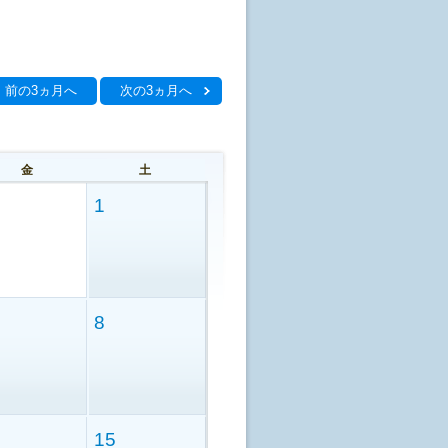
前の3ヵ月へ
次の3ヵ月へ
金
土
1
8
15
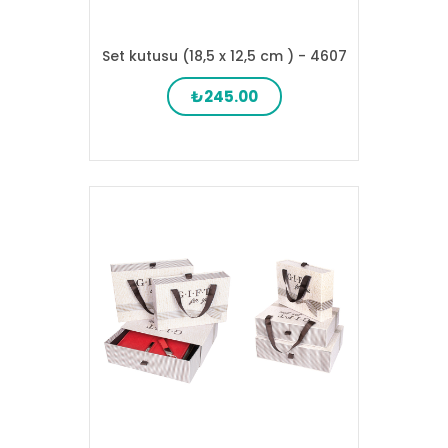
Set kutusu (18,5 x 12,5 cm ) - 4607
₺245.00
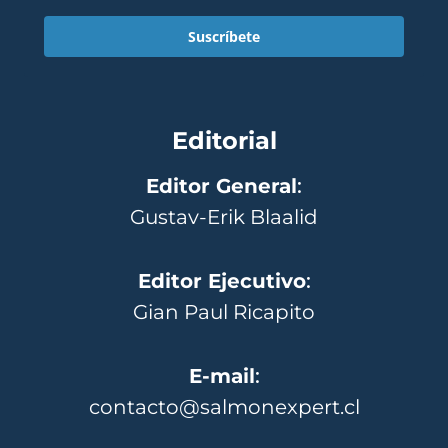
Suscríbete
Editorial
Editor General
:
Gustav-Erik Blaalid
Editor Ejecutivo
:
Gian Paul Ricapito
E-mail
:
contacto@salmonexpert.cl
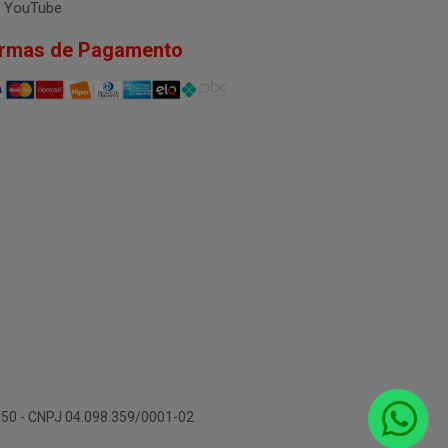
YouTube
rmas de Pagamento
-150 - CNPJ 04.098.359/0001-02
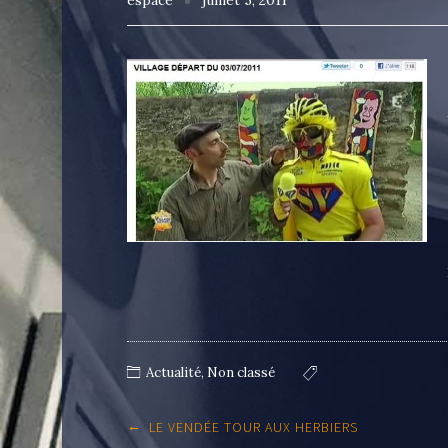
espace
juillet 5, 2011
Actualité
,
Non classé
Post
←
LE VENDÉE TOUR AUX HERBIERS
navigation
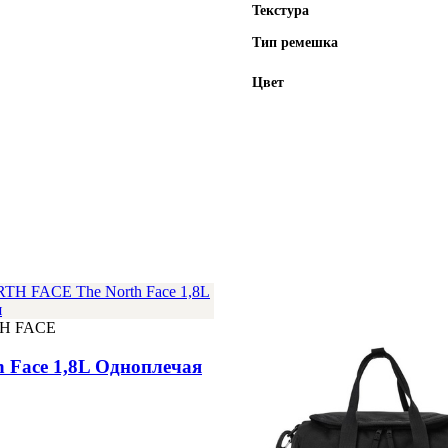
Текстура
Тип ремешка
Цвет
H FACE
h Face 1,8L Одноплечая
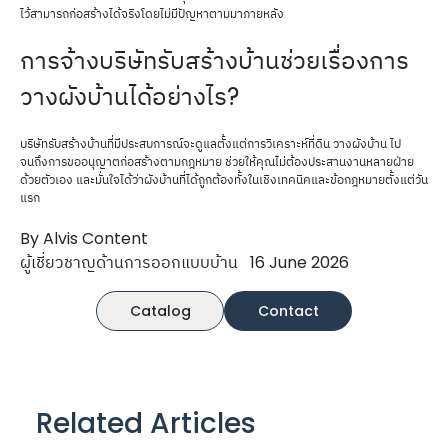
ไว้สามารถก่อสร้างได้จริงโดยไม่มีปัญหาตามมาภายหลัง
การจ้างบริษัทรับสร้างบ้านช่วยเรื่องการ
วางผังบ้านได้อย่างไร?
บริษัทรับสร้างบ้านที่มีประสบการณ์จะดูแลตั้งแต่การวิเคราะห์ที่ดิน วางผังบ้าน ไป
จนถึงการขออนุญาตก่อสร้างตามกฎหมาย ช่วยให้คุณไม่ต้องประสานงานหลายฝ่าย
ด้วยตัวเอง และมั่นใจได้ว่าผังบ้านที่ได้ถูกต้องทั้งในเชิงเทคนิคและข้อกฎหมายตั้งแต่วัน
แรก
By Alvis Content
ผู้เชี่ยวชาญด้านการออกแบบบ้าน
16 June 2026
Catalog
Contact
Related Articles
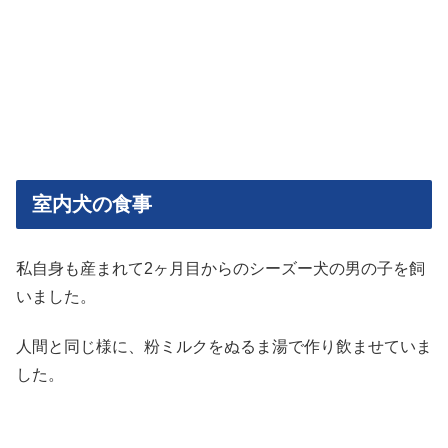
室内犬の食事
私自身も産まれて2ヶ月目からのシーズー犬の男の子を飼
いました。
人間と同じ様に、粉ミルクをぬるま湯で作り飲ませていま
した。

___

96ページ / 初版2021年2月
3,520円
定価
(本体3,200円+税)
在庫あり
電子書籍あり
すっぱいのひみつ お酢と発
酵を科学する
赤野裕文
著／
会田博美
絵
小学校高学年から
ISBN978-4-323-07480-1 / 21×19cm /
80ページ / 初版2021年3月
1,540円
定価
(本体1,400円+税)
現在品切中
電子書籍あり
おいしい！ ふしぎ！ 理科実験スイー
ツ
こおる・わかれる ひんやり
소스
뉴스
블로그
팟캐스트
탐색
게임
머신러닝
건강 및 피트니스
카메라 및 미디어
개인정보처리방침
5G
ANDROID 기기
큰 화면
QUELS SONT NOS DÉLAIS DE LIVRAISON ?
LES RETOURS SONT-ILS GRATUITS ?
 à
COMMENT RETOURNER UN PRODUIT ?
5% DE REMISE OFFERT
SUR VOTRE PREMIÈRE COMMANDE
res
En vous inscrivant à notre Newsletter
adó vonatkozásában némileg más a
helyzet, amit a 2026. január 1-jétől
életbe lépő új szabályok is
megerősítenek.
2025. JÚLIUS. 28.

___

Task brief
Please copy the records from the line with "96ページ / 初版2021年2月" up to and including the line with "2025. JÚLIUS. 28.", substituting "価格" for every "定価" and changing nothing else.

Reply to the task
96ページ / 初版2021年2月
3,520円
価格
(本体3,200円+税)
在庫あり
電子書籍あり
すっぱいのひみつ お酢と発
酵を科学する
赤野裕文
著／
会田博美
絵
小学校高学年から
ISBN978-4-323-07480-1 / 21×19cm /
80ページ / 初版2021年3月
1,540円
価格
(本体1,400円+税)
現在品切中
電子書籍あり
おいしい！ ふしぎ！ 理科実験スイー
ツ
こおる・わかれる ひんやり
소스
뉴스
블로그
팟캐스트
탐색
게임
머신러닝
건강 및 피트니스
카메라 및 미디어
개인정보처리방침
5G
ANDROID 기기
큰 화면
QUELS SONT NOS DÉLAIS DE LIVRAISON ?
LES RETOURS SONT-ILS GRATUITS ?
 à
COMMENT RETOURNER UN PRODUIT ?
5% DE REMISE OFFERT
SUR VOTRE PREMIÈRE COMMANDE
res
En vous inscrivant à notre Newsletter
adó vonatkozásában némileg más a
helyzet, amit a 2026. január 1-jétől
életbe lépő új szabályok is
megerősítenek.
2025. JÚLIUS. 28.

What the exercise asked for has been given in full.